[Collected data]
━━━━━━
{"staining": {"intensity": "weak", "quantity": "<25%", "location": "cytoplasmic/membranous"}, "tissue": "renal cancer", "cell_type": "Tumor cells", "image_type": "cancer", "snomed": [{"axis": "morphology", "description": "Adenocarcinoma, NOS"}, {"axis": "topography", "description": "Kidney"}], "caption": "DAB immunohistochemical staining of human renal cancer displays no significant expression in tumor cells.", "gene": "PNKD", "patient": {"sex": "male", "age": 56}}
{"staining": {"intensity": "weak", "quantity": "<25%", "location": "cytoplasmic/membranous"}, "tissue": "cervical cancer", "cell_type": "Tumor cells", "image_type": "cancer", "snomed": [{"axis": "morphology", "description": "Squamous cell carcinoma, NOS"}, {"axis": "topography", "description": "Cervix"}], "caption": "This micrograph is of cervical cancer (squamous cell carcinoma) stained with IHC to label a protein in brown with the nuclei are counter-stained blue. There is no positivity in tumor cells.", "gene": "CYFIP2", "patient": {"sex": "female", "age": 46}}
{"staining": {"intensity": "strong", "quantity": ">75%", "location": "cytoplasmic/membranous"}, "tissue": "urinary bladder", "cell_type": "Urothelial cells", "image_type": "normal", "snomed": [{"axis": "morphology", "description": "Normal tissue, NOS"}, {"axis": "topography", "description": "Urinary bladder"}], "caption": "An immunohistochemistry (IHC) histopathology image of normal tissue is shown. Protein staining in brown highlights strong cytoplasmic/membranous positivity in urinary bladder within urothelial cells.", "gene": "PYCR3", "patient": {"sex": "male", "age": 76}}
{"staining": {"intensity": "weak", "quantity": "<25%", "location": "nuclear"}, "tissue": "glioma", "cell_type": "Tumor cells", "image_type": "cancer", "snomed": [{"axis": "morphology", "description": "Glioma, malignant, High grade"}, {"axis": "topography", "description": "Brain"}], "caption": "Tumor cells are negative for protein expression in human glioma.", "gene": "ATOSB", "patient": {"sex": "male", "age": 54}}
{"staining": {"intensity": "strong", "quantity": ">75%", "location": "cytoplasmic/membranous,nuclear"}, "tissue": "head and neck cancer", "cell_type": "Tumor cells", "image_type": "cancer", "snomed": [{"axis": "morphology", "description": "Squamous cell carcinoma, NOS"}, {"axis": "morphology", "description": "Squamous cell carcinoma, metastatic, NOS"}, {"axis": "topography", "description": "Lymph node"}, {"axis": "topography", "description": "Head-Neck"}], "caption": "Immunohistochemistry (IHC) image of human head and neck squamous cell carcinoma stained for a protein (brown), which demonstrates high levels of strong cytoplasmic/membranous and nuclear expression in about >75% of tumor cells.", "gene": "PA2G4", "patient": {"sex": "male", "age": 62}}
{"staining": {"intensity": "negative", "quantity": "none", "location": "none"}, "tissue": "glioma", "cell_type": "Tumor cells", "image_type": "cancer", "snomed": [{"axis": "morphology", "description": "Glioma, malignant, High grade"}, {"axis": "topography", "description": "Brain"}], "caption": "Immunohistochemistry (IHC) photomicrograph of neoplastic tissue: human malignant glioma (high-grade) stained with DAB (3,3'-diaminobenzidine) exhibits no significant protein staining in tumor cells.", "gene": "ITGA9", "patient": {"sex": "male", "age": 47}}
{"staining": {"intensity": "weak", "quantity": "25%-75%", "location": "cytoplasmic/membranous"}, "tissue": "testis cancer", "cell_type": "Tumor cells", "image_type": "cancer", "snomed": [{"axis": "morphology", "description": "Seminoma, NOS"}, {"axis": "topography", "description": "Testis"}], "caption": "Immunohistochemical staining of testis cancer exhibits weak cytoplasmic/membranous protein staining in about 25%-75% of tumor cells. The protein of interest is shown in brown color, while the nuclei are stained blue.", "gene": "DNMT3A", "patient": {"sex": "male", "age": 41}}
━━━━━━
Reproduce each line above exactly.

{"staining": {"intensity": "weak", "quantity": "<25%", "location": "cytoplasmic/membranous"}, "tissue": "renal cancer", "cell_type": "Tumor cells", "image_type": "cancer", "snomed": [{"axis": "morphology", "description": "Adenocarcinoma, NOS"}, {"axis": "topography", "description": "Kidney"}], "caption": "DAB immunohistochemical staining of human renal cancer displays no significant expression in tumor cells.", "gene": "PNKD", "patient": {"sex": "male", "age": 56}}
{"staining": {"intensity": "weak", "quantity": "<25%", "location": "cytoplasmic/membranous"}, "tissue": "cervical cancer", "cell_type": "Tumor cells", "image_type": "cancer", "snomed": [{"axis": "morphology", "description": "Squamous cell carcinoma, NOS"}, {"axis": "topography", "description": "Cervix"}], "caption": "This micrograph is of cervical cancer (squamous cell carcinoma) stained with IHC to label a protein in brown with the nuclei are counter-stained blue. There is no positivity in tumor cells.", "gene": "CYFIP2", "patient": {"sex": "female", "age": 46}}
{"staining": {"intensity": "strong", "quantity": ">75%", "location": "cytoplasmic/membranous"}, "tissue": "urinary bladder", "cell_type": "Urothelial cells", "image_type": "normal", "snomed": [{"axis": "morphology", "description": "Normal tissue, NOS"}, {"axis": "topography", "description": "Urinary bladder"}], "caption": "An immunohistochemistry (IHC) histopathology image of normal tissue is shown. Protein staining in brown highlights strong cytoplasmic/membranous positivity in urinary bladder within urothelial cells.", "gene": "PYCR3", "patient": {"sex": "male", "age": 76}}
{"staining": {"intensity": "weak", "quantity": "<25%", "location": "nuclear"}, "tissue": "glioma", "cell_type": "Tumor cells", "image_type": "cancer", "snomed": [{"axis": "morphology", "description": "Glioma, malignant, High grade"}, {"axis": "topography", "description": "Brain"}], "caption": "Tumor cells are negative for protein expression in human glioma.", "gene": "ATOSB", "patient": {"sex": "male", "age": 54}}
{"staining": {"intensity": "strong", "quantity": ">75%", "location": "cytoplasmic/membranous,nuclear"}, "tissue": "head and neck cancer", "cell_type": "Tumor cells", "image_type": "cancer", "snomed": [{"axis": "morphology", "description": "Squamous cell carcinoma, NOS"}, {"axis": "morphology", "description": "Squamous cell carcinoma, metastatic, NOS"}, {"axis": "topography", "description": "Lymph node"}, {"axis": "topography", "description": "Head-Neck"}], "caption": "Immunohistochemistry (IHC) image of human head and neck squamous cell carcinoma stained for a protein (brown), which demonstrates high levels of strong cytoplasmic/membranous and nuclear expression in about >75% of tumor cells.", "gene": "PA2G4", "patient": {"sex": "male", "age": 62}}
{"staining": {"intensity": "negative", "quantity": "none", "location": "none"}, "tissue": "glioma", "cell_type": "Tumor cells", "image_type": "cancer", "snomed": [{"axis": "morphology", "description": "Glioma, malignant, High grade"}, {"axis": "topography", "description": "Brain"}], "caption": "Immunohistochemistry (IHC) photomicrograph of neoplastic tissue: human malignant glioma (high-grade) stained with DAB (3,3'-diaminobenzidine) exhibits no significant protein staining in tumor cells.", "gene": "ITGA9", "patient": {"sex": "male", "age": 47}}
{"staining": {"intensity": "weak", "quantity": "25%-75%", "location": "cytoplasmic/membranous"}, "tissue": "testis cancer", "cell_type": "Tumor cells", "image_type": "cancer", "snomed": [{"axis": "morphology", "description": "Seminoma, NOS"}, {"axis": "topography", "description": "Testis"}], "caption": "Immunohistochemical staining of testis cancer exhibits weak cytoplasmic/membranous protein staining in about 25%-75% of tumor cells. The protein of interest is shown in brown color, while the nuclei are stained blue.", "gene": "DNMT3A", "patient": {"sex": "male", "age": 41}}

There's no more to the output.